Dataset entries:
____________

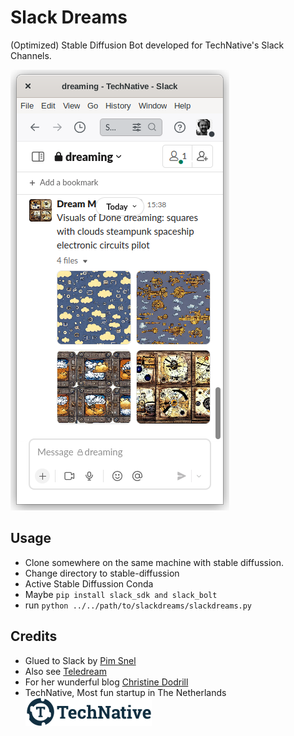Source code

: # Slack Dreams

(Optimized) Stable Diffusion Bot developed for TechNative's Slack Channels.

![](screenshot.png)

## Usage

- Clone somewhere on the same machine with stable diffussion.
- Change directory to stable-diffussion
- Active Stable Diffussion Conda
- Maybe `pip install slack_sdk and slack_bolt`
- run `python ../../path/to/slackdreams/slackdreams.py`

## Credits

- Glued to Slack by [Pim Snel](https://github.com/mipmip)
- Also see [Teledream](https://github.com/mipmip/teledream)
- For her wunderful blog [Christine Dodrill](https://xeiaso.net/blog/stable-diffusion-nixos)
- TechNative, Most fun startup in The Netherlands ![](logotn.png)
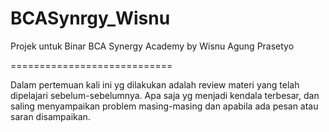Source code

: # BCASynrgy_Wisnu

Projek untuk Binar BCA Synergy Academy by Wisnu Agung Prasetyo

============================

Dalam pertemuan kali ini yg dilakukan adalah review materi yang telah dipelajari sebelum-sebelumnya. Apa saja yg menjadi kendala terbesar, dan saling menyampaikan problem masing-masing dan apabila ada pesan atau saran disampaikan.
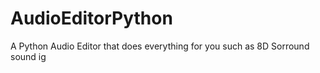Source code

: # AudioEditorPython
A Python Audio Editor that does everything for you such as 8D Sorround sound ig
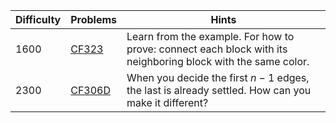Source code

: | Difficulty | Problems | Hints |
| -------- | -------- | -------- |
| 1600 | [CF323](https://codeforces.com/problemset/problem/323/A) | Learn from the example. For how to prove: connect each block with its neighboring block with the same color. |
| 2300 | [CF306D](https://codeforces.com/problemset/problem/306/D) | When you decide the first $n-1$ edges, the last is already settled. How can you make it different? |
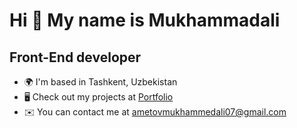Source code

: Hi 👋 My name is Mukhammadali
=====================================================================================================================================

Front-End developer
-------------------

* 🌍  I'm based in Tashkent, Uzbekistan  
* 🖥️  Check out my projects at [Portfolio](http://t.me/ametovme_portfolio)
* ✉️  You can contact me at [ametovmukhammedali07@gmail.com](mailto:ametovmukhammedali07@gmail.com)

____________

If a line in the data holds the word "same", count it, then state the total alone.

2